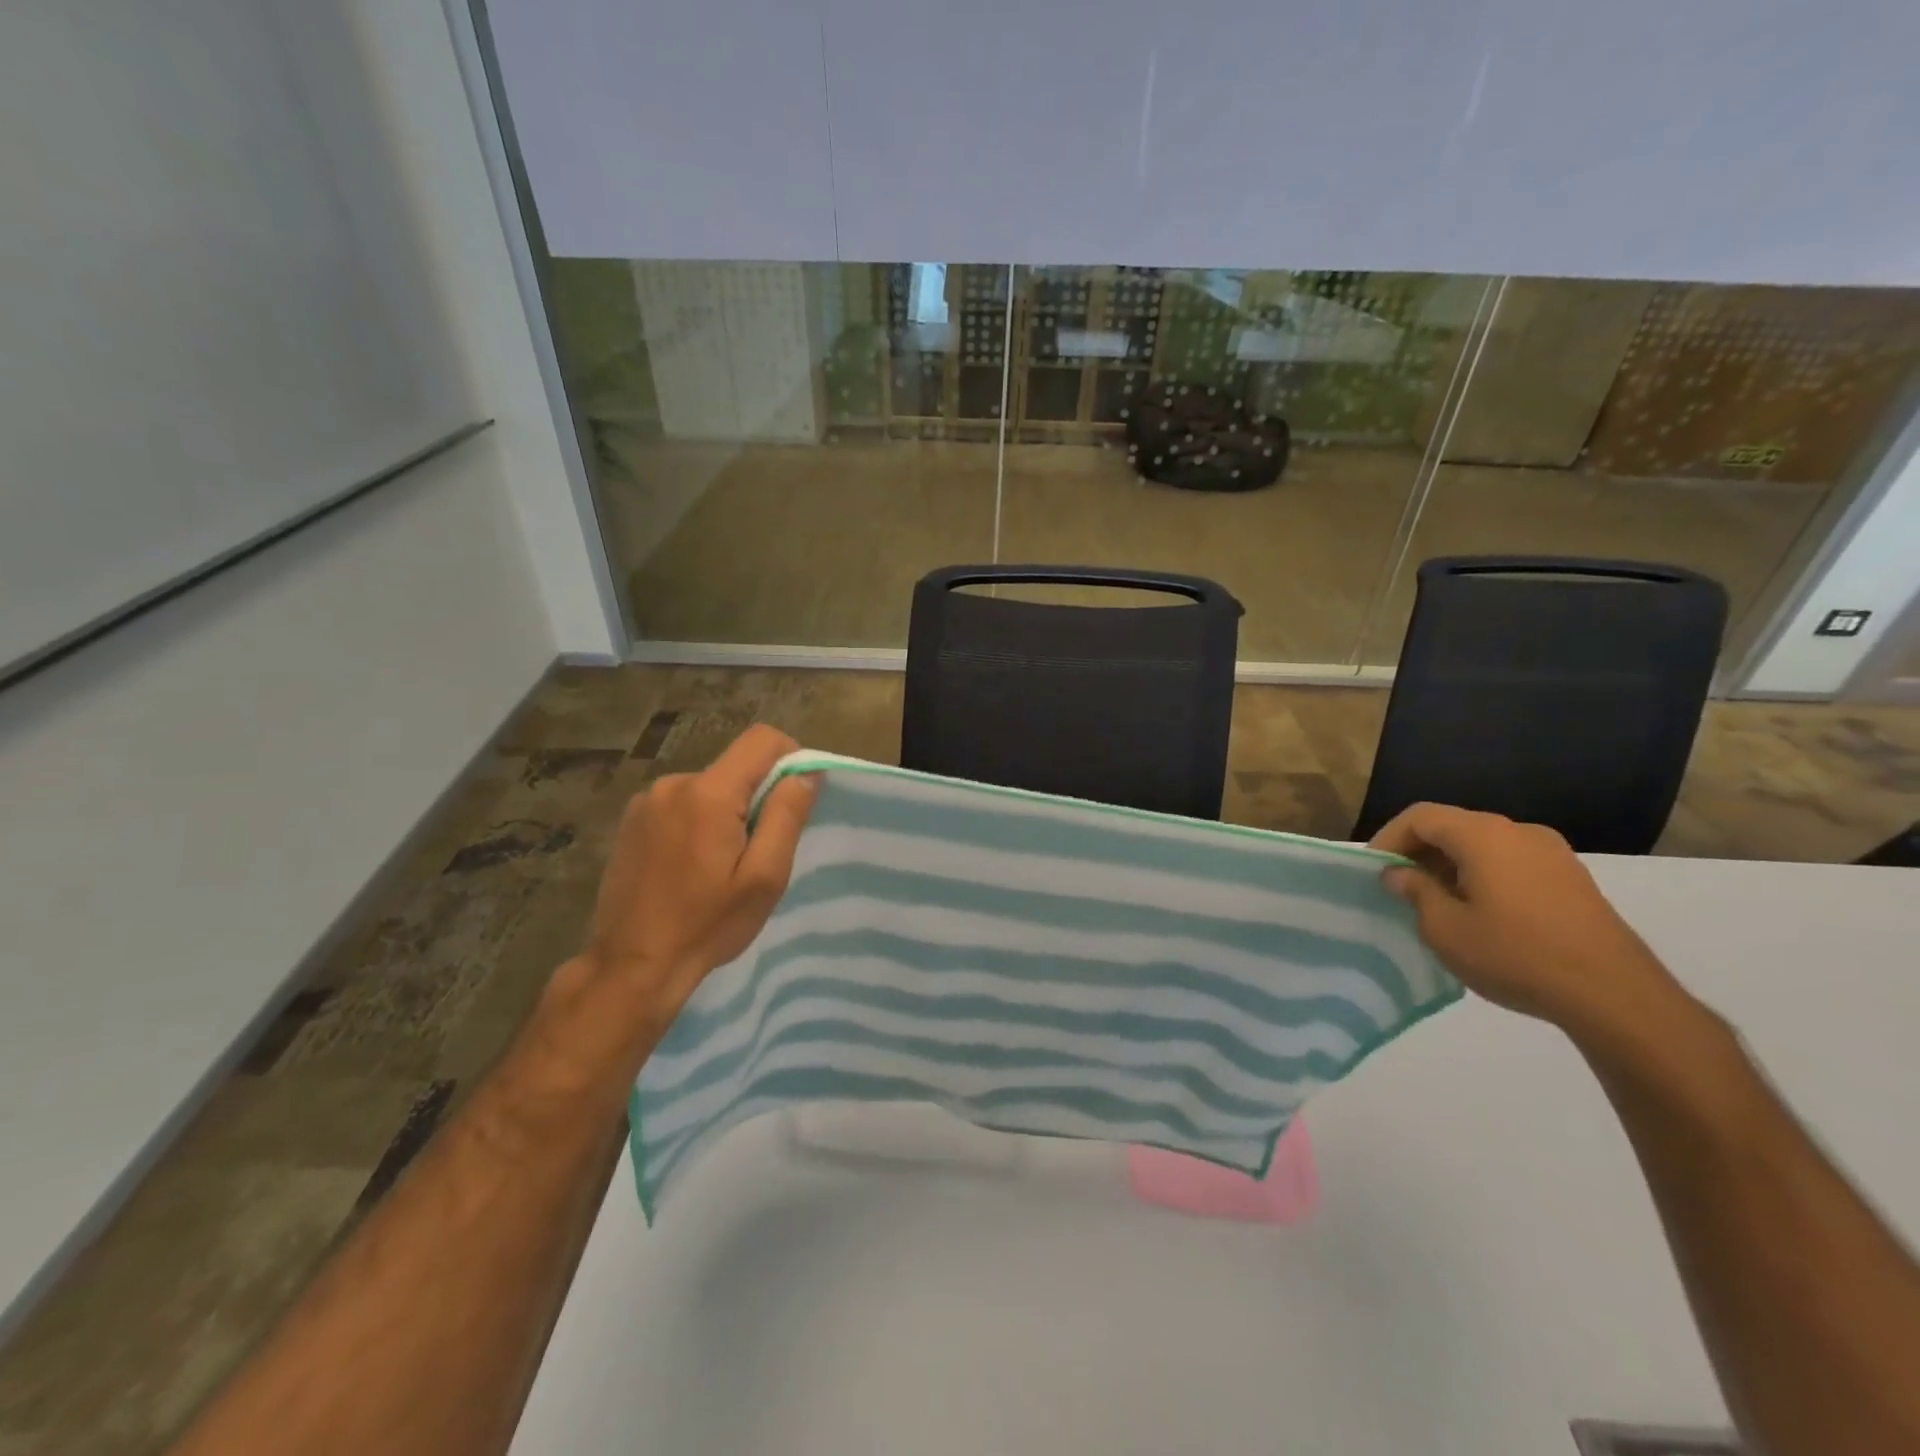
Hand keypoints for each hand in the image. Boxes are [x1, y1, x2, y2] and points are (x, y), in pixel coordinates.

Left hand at [577, 724, 816, 1032]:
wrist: (632, 966)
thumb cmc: (707, 925)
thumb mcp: (764, 877)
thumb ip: (786, 816)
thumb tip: (806, 772)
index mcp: (708, 793)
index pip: (762, 739)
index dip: (790, 757)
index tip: (795, 799)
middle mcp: (673, 784)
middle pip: (735, 766)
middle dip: (757, 796)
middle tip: (758, 850)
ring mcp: (647, 801)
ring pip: (709, 786)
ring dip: (726, 812)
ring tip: (721, 865)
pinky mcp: (631, 820)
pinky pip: (683, 803)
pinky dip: (699, 821)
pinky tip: (692, 865)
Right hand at [1370, 803, 1685, 1039]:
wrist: (1615, 996)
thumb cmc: (1515, 954)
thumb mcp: (1445, 928)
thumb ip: (1415, 891)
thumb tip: (1399, 873)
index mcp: (1483, 835)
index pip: (1421, 816)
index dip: (1388, 838)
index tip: (1374, 870)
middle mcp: (1519, 831)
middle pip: (1453, 826)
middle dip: (1419, 851)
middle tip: (1398, 886)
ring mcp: (1552, 854)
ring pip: (1484, 845)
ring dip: (1451, 865)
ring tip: (1435, 902)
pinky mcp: (1573, 880)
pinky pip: (1512, 863)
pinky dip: (1483, 875)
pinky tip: (1479, 912)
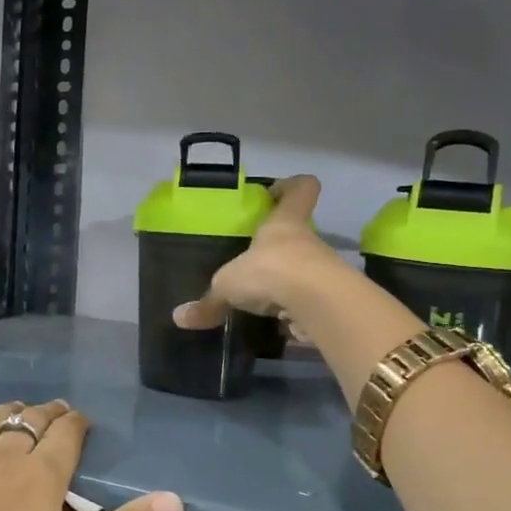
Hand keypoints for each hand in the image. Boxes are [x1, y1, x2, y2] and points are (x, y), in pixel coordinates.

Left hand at [0, 400, 182, 510]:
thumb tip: (173, 499)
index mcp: (40, 477)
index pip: (66, 434)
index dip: (77, 423)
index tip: (82, 422)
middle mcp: (2, 455)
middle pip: (30, 420)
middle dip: (48, 414)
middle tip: (57, 414)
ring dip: (10, 411)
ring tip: (20, 412)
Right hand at [173, 174, 342, 330]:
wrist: (319, 305)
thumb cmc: (271, 271)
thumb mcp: (228, 285)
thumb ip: (209, 302)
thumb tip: (180, 318)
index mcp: (284, 224)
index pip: (301, 189)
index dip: (290, 186)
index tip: (273, 193)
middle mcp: (308, 242)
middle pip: (298, 235)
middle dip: (278, 248)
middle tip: (252, 261)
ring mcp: (323, 272)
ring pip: (303, 271)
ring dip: (286, 283)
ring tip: (260, 300)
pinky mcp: (330, 301)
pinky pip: (308, 303)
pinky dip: (294, 312)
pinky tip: (276, 324)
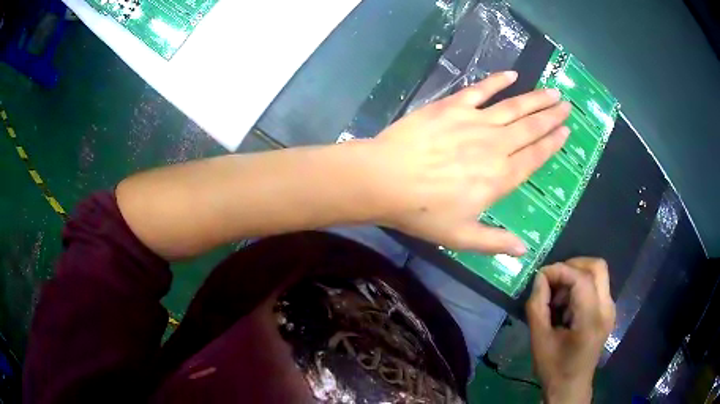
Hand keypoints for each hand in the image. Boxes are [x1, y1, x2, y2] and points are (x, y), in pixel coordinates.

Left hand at [366, 71, 570, 254]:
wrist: (385, 180)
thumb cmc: (422, 212)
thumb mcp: (461, 237)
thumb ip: (495, 242)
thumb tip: (524, 250)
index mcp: (500, 177)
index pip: (535, 157)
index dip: (552, 143)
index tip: (566, 131)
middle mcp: (495, 146)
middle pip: (530, 129)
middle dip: (550, 117)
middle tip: (566, 106)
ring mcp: (474, 122)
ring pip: (513, 108)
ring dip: (535, 99)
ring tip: (552, 91)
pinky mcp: (452, 106)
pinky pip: (481, 90)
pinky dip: (497, 81)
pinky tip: (512, 74)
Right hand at [525, 257, 615, 403]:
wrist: (571, 387)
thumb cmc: (554, 368)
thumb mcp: (539, 340)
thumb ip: (537, 306)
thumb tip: (540, 278)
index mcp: (591, 319)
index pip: (581, 279)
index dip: (559, 270)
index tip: (540, 276)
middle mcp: (607, 309)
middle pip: (597, 267)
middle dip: (572, 265)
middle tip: (553, 280)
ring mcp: (610, 309)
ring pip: (598, 274)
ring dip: (576, 277)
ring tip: (558, 297)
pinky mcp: (608, 312)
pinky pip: (597, 286)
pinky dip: (580, 287)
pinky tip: (567, 306)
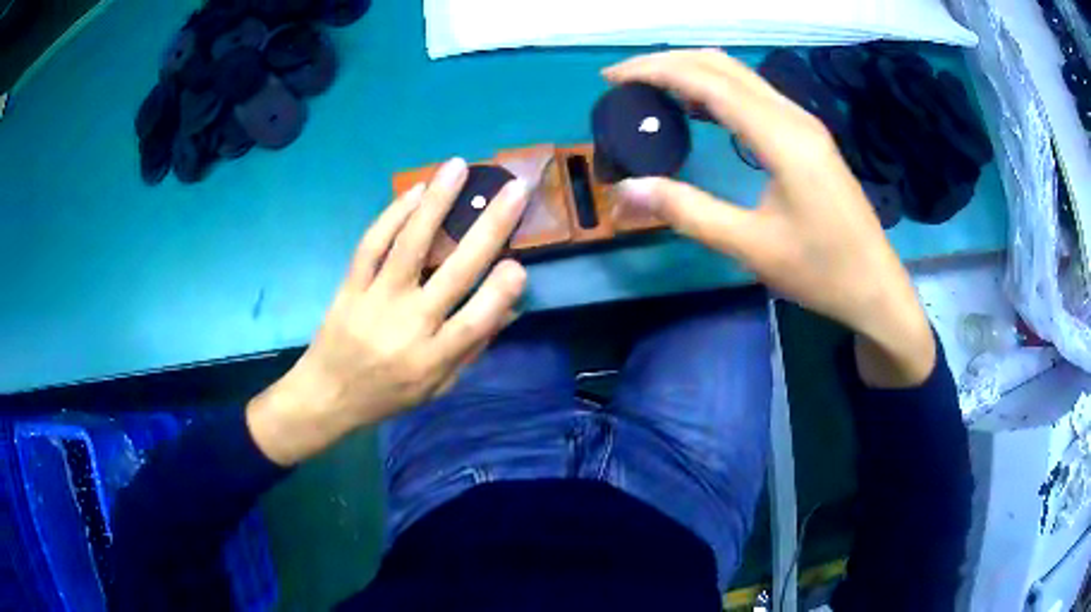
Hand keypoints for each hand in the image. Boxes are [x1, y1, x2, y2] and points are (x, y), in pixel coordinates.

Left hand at [247, 158, 529, 465]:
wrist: (327, 395)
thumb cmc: (387, 395)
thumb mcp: (437, 388)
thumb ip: (472, 350)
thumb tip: (509, 309)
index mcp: (432, 358)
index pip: (476, 322)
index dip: (500, 293)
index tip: (520, 264)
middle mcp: (408, 325)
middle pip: (454, 272)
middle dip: (489, 228)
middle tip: (514, 190)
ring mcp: (376, 300)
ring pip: (409, 245)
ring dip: (436, 203)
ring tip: (457, 167)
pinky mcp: (351, 286)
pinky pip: (371, 245)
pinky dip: (392, 215)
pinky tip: (415, 191)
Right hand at [605, 50, 934, 386]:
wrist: (876, 286)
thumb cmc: (821, 271)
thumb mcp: (751, 247)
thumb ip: (688, 212)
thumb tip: (627, 190)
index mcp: (781, 137)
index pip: (707, 81)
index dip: (655, 71)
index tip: (610, 78)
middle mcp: (793, 116)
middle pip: (722, 65)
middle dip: (669, 62)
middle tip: (624, 80)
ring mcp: (804, 123)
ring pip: (740, 76)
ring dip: (693, 73)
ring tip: (651, 90)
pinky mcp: (808, 137)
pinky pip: (754, 96)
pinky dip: (717, 91)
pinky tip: (697, 109)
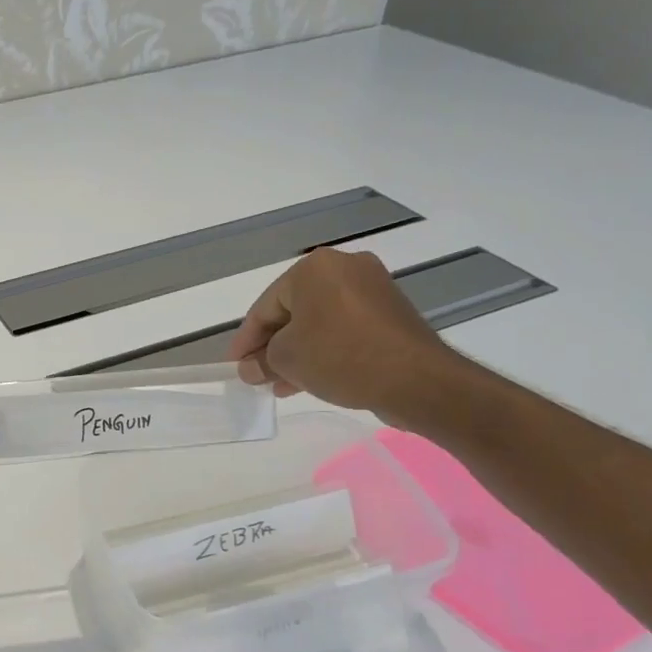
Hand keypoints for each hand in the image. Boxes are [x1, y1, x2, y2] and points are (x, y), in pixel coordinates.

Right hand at [226, 248, 465, 423]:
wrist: (416, 379)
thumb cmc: (340, 357)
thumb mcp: (286, 361)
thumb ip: (261, 361)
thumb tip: (250, 369)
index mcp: (313, 269)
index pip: (265, 306)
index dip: (246, 340)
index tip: (234, 365)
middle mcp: (344, 267)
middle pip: (292, 311)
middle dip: (272, 346)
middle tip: (257, 375)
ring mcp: (372, 288)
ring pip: (318, 322)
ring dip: (296, 352)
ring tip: (281, 384)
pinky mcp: (390, 312)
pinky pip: (343, 328)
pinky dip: (323, 349)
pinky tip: (309, 378)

EXERCISE DESCRIPTION | Return, unchanged, the lines from the first line of the material through the line that holds "ring mcp: (647, 801)", inclusive, omitting pictures.

RESPONSE TO THIS TASK |
Hand keypoints for each hand in the image. Boxes are [x1, y1, x2, y2] and points are (x, y), in pixel coordinates.

Left hand at [577, 724, 816, 1032]:
wrist: (632, 966)
thumb cmc: (707, 925)
thumb mcp: (764, 877)
thumb ip: (786, 816)
thumb tip: (806, 772)
index mcp: (708, 793)
index pip: (762, 739)
index dip: (790, 757)
index tip: (795, 799)
middle mcp: (673, 784)
middle pip: (735, 766)
middle dip: (757, 796)
middle tip: (758, 850)
ring mcp: (647, 801)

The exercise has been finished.